**Your instructions:** Reproduce the part of the Greenwood gas explosion penalty article that begins at the words "In September, the" and stops after the words "in business districts.".

**Extract:**
The Washington State Utilities and Transportation Commission today approved a settlement agreement that imposes the highest penalty ever on Puget Sound Energy for the 2016 Greenwood gas explosion that leveled three businesses and damaged another 50.
The main penalty is $1.5 million, with another $1.25 million in penalties if PSE doesn’t complete a comprehensive gas pipeline inspection and remediation program by agreed upon deadlines.
In September, the UTC found PSE at fault for the explosion, saying the utility’s contractor had improperly deactivated that gas line, which was then damaged by people who used the tiny space between two buildings to store their belongings and subsequently damaged the pipe. Nine firefighters were injured in the explosion.
According to today’s settlement agreement:
The complaint alleged five violations related to improper deactivation of a pipeline and failure to perform periodic gas leak surveys and corrosion tests as required by pipeline safety regulations. PSE did not contest the five violations.
The compliance program requires PSE to identify, inspect, and remediate more than 40,000 retired service lines, categorized as follows:
- Group 1: Within 18 months, complete initial inspections on all 3,060 service lines retired by PSE’s contractor between 2000-2010 located in business districts.

**Stored data:**
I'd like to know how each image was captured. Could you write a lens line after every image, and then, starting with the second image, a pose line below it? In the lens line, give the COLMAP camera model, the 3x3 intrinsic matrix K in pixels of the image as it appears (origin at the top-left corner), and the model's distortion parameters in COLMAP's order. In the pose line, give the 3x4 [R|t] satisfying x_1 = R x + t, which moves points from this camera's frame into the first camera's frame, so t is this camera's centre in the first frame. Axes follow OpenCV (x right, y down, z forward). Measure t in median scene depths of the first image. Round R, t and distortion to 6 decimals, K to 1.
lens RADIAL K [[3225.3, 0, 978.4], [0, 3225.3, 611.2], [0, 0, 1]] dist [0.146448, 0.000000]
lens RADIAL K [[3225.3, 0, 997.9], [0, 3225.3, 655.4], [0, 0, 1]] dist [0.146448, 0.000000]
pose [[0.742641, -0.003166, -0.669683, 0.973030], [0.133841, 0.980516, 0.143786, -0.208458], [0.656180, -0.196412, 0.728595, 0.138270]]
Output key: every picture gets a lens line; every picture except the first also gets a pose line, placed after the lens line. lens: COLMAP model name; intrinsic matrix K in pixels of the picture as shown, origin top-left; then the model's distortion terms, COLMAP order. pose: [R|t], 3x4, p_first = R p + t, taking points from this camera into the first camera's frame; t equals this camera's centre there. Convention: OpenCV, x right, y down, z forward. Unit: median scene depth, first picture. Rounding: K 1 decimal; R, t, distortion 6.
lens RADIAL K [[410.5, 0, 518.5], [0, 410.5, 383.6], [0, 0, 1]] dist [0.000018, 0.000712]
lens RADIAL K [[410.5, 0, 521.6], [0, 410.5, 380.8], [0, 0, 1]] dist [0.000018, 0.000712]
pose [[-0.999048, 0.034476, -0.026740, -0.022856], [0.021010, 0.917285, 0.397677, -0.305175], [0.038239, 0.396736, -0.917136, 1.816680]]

**The completed task:**
In September, the UTC found PSE at fault for the explosion, saying the utility’s contractor had improperly deactivated that gas line, which was then damaged by people who used the tiny space between two buildings to store their belongings and subsequently damaged the pipe. Nine firefighters were injured in the explosion.
According to today’s settlement agreement:
The complaint alleged five violations related to improper deactivation of a pipeline and failure to perform periodic gas leak surveys and corrosion tests as required by pipeline safety regulations. PSE did not contest the five violations.
The compliance program requires PSE to identify, inspect, and remediate more than 40,000 retired service lines, categorized as follows:
- Group 1: Within 18 months, complete initial inspections on all 3,060 service lines retired by PSE’s contractor between 2000-2010 located in business districts.